Domingo, 16 de agosto de 1926.

Meninas, moças e senhoras mostravam seus vestidos novos na missa cantada das 10 horas, na Matriz, na grande festa de São Roque. Os homens, de elegância impecável, faziam companhia às esposas e às namoradas, ou flertavam com as casadouras donzelas. As crianças ficavam com seus responsáveis, impossibilitadas de correr, ou falar alto, sonhando com o prometido sorvete, ou o doce recheado da Confeitaria Brasil, da família Moffa, do outro lado do jardim, em frente da igreja. O silêncio imperava para a alegria do sisudo padre Guilherme Arnold. A orquestra, com muitos instrumentos e vozes, embevecia, como se anjos descessem do céu.

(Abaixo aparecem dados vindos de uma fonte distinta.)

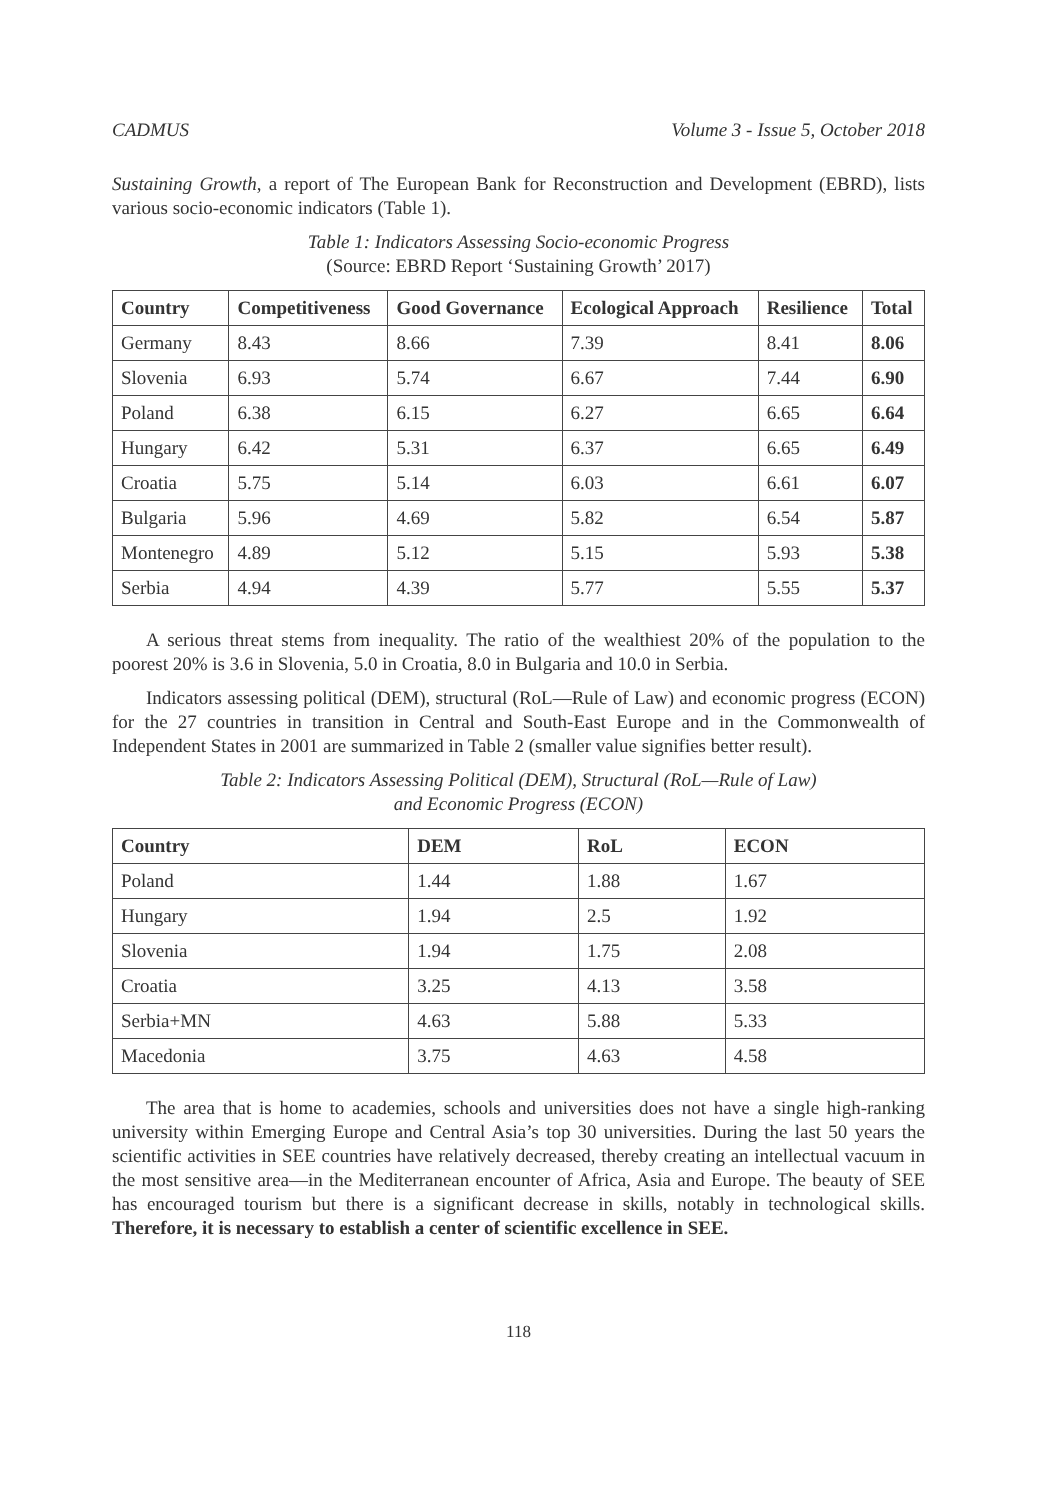CADMUS Volume 3 - Issue 5, October 2018
Sustaining Growth, a report of The European Bank for Reconstruction and Development (EBRD), lists various socio-economic indicators (Table 1).
Table 1: Indicators Assessing Socio-economic Progress
(Source: EBRD Report ‘Sustaining Growth’ 2017)
| Country | Competitiveness | Good Governance | Ecological Approach | Resilience | Total |
| --- | --- | --- | --- | --- | --- |
| Germany | 8.43 | 8.66 | 7.39 | 8.41 | 8.06 |
| Slovenia | 6.93 | 5.74 | 6.67 | 7.44 | 6.90 |
| Poland | 6.38 | 6.15 | 6.27 | 6.65 | 6.64 |
| Hungary | 6.42 | 5.31 | 6.37 | 6.65 | 6.49 |
| Croatia | 5.75 | 5.14 | 6.03 | 6.61 | 6.07 |
| Bulgaria | 5.96 | 4.69 | 5.82 | 6.54 | 5.87 |
| Montenegro | 4.89 | 5.12 | 5.15 | 5.93 | 5.38 |
| Serbia | 4.94 | 4.39 | 5.77 | 5.55 | 5.37 |
A serious threat stems from inequality. The ratio of the wealthiest 20% of the population to the poorest 20% is 3.6 in Slovenia, 5.0 in Croatia, 8.0 in Bulgaria and 10.0 in Serbia.
Indicators assessing political (DEM), structural (RoL—Rule of Law) and economic progress (ECON) for the 27 countries in transition in Central and South-East Europe and in the Commonwealth of Independent States in 2001 are summarized in Table 2 (smaller value signifies better result).
Table 2: Indicators Assessing Political (DEM), Structural (RoL—Rule of Law)
and Economic Progress (ECON)
| Country | DEM | RoL | ECON |
| --- | --- | --- | --- |
| Poland | 1.44 | 1.88 | 1.67 |
| Hungary | 1.94 | 2.5 | 1.92 |
| Slovenia | 1.94 | 1.75 | 2.08 |
| Croatia | 3.25 | 4.13 | 3.58 |
| Serbia+MN | 4.63 | 5.88 | 5.33 |
| Macedonia | 3.75 | 4.63 | 4.58 |
The area that is home to academies, schools and universities does not have a single high-ranking university within Emerging Europe and Central Asia’s top 30 universities. During the last 50 years the scientific activities in SEE countries have relatively decreased, thereby creating an intellectual vacuum in the most sensitive area—in the Mediterranean encounter of Africa, Asia and Europe. The beauty of SEE has encouraged tourism but there is a significant decrease in skills, notably in technological skills. Therefore, it is necessary to establish a center of scientific excellence in SEE.
118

Tudo estava tão perfeito e tão bonito como uma festa de Natal. No momento da consagração, centenas de rojões, sinos e sinetas ensurdeceram os contritos fiéis, que se perderam no terço, sem ouvir o incompreensível latim balbuciado pelo oficiante.

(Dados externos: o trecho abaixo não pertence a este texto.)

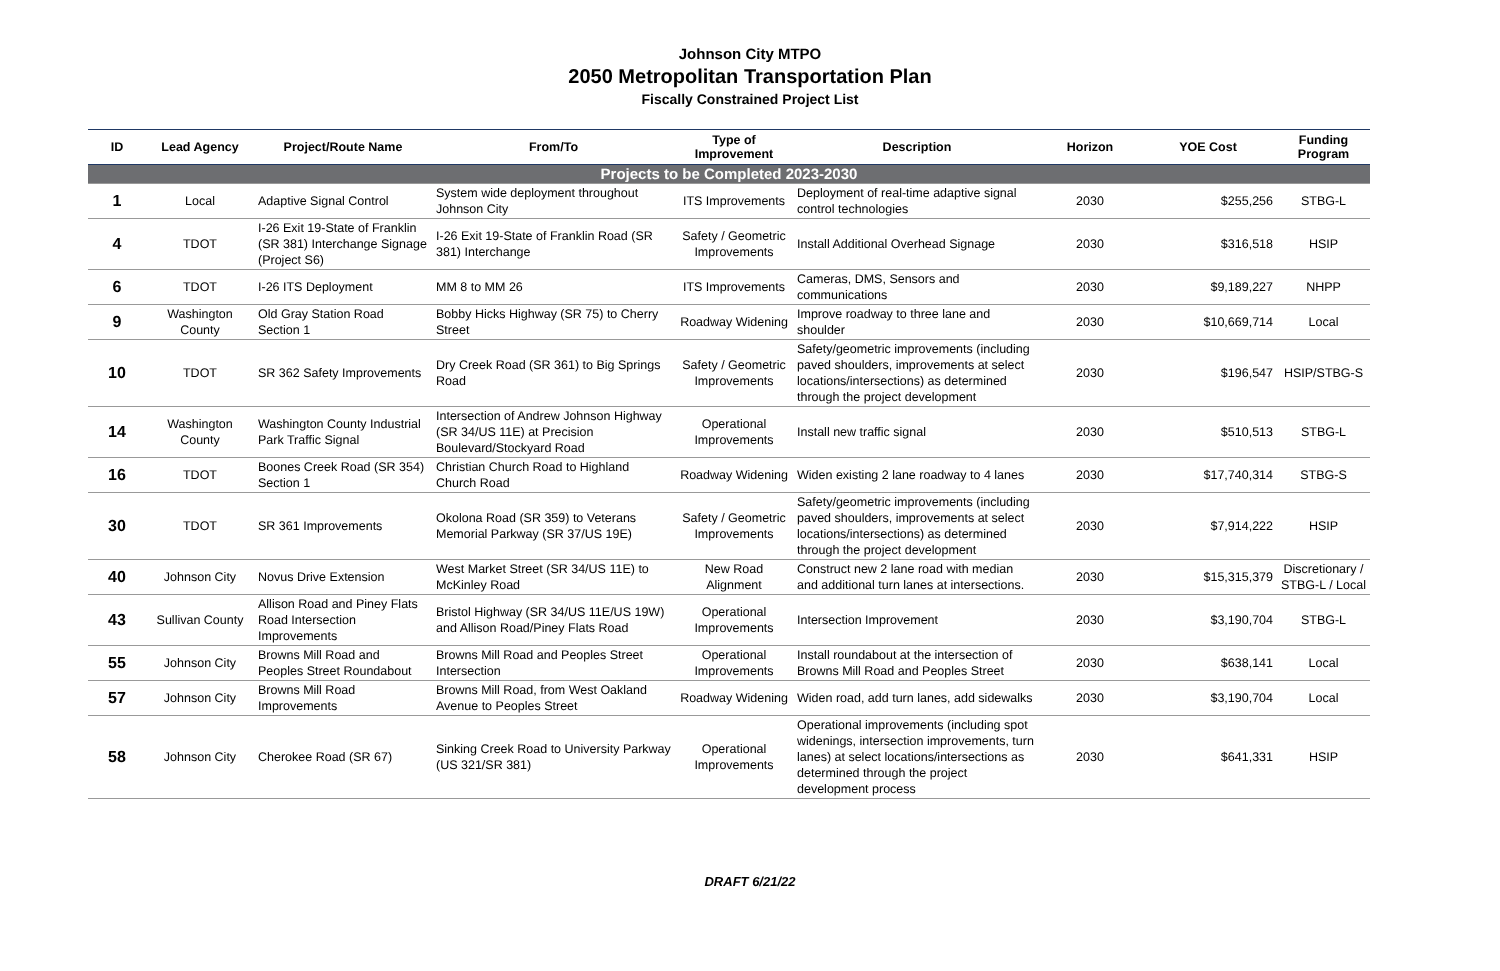Johnson City MTPO
2050 Metropolitan Transportation Plan
Fiscally Constrained Project List
| ID | Lead Agency | Project/Route Name | From/To | Type of Improvement | Description | Horizon | YOE Cost | Funding Program |
| --- | --- | --- | --- | --- | --- | --- | --- | --- |
| Projects to be Completed 2023-2030 | | | | | | | | |
| 1 | Local | Adaptive Signal Control | System wide deployment throughout Johnson City | ITS Improvements | Deployment of real-time adaptive signal control technologies | 2030 | $255,256 | STBG-L |
| 4 | TDOT | I-26 Exit 19-State of Franklin (SR 381) Interchange Signage (Project S6) | I-26 Exit 19-State of Franklin Road (SR 381) Interchange | Safety / Geometric Improvements | Install Additional Overhead Signage | 2030 | $316,518 | HSIP |
| 6 | TDOT | I-26 ITS Deployment | MM 8 to MM 26 | ITS Improvements | Cameras, DMS, Sensors and communications | 2030 | $9,189,227 | NHPP |
| 9 | Washington County | Old Gray Station Road Section 1 | Bobby Hicks Highway (SR 75) to Cherry Street | Roadway Widening | Improve roadway to three lane and shoulder | 2030 | $10,669,714 | Local |
| 10 | TDOT | SR 362 Safety Improvements | Dry Creek Road (SR 361) to Big Springs Road | Safety / Geometric Improvements | Safety/geometric improvements (including paved shoulders, improvements at select locations/intersections) as determined through the project development | 2030 | $196,547 | HSIP/STBG-S |
| 14 | Washington County | Washington County Industrial Park Traffic Signal | Intersection of Andrew Johnson Highway (SR 34/US 11E) at Precision Boulevard/Stockyard Road | Operational Improvements | Install new traffic signal | 2030 | $510,513 | STBG-L |
| 16 | TDOT | Boones Creek Road (SR 354) Section 1 | Christian Church Road to Highland Church Road | Roadway Widening | Widen existing 2 lane roadway to 4 lanes | 2030 | $17,740,314 | STBG-S |
| 30 | TDOT | SR 361 Improvements | Okolona Road (SR 359) to Veterans Memorial Parkway (SR 37/US 19E) | Safety / Geometric Improvements | Safety/geometric improvements (including paved shoulders, improvements at select locations/intersections) as determined through the project development | 2030 | $7,914,222 | HSIP |
| 40 | Johnson City | Novus Drive Extension | West Market Street (SR 34/US 11E) to McKinley Road | New Road Alignment | Construct new 2 lane road with median and additional turn lanes at intersections. | 2030 | $15,315,379 | Discretionary / STBG-L / Local |
| 43 | Sullivan County | Allison Road and Piney Flats Road Intersection Improvements | Bristol Highway (SR 34/US 11E/US 19W) and Allison Road/Piney Flats Road | Operational Improvements | Intersection Improvement | 2030 | $3,190,704 | STBG-L |
| 55 | Johnson City | Browns Mill Road and Peoples Street Roundabout | Browns Mill Road and Peoples Street Intersection | Operational Improvements | Install roundabout at the intersection of Browns Mill Road and Peoples Street | 2030 | $638,141 | Local |
| 57 | Johnson City | Browns Mill Road Improvements | Browns Mill Road, from West Oakland Avenue to Peoples Street | Roadway Widening | Widen road, add turn lanes, add sidewalks | 2030 | $3,190,704 | Local |
| 58 | Johnson City | Cherokee Road (SR 67) | Sinking Creek Road to University Parkway (US 321/SR 381) | Operational Improvements | Operational improvements (including spot widenings, intersection improvements, turn lanes) at select locations/intersections as determined through the project development process | 2030 | $641,331 | HSIP |
DRAFT 6/21/22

Um rojão de vara, perdendo a força, caiu sobre o telhado do templo e explodiu. Telhas voaram e um grande pedaço de reboque se desprendeu do forro, caindo sobre os ocupantes de alguns bancos.

Padre Arnold, preocupado com a reação do seu rebanho, rezou mais alto, levantando o cálice. Quando pensou que o medo passara, outro pedaço do reboque caiu.

Uma voz nervosa, histérica , chorosa, aguda ecoou como uma bomba: “A igreja e a torre estão caindo, gente!...

Salve-nos meu Deus!”

O pânico foi geral. Era um mar humano querendo evadir-se pela porta principal, a única aberta.

O povo acotovelava-se, velho e crianças indefesos, caídas nas escadas, foram pisoteadas. Muitos querendo livrar-se daquele inferno, pularam janelas, quebrando até artísticos vitrais, recentemente doados por Gabriel Braguetta...

Ninguém mais ouviu o padre rezando e pedindo calma naquela manifestação histérica de pânico.

Ais de dor quebrando o silêncio depois do acontecimento. Sapatos, pedaços de roupas, óculos, bolsas, chapéus, sombrinhas, bengalas, cintos,flores de tecido, missais, terços...Estavam esparramados pelos quatros cantos do espaço santificado.

Os paroquianos que ficaram sentados, salvos pela calma, auxiliavam os soldados que logo chegaram, socorrendo os feridos com fortes dores, levando-os à Santa Casa e recolhendo os objetos perdidos...

Padre Arnold rendeu graças a Deus e fez penitências ao tomar conhecimento de que apenas 12 paroquianos tiveram ferimentos leves.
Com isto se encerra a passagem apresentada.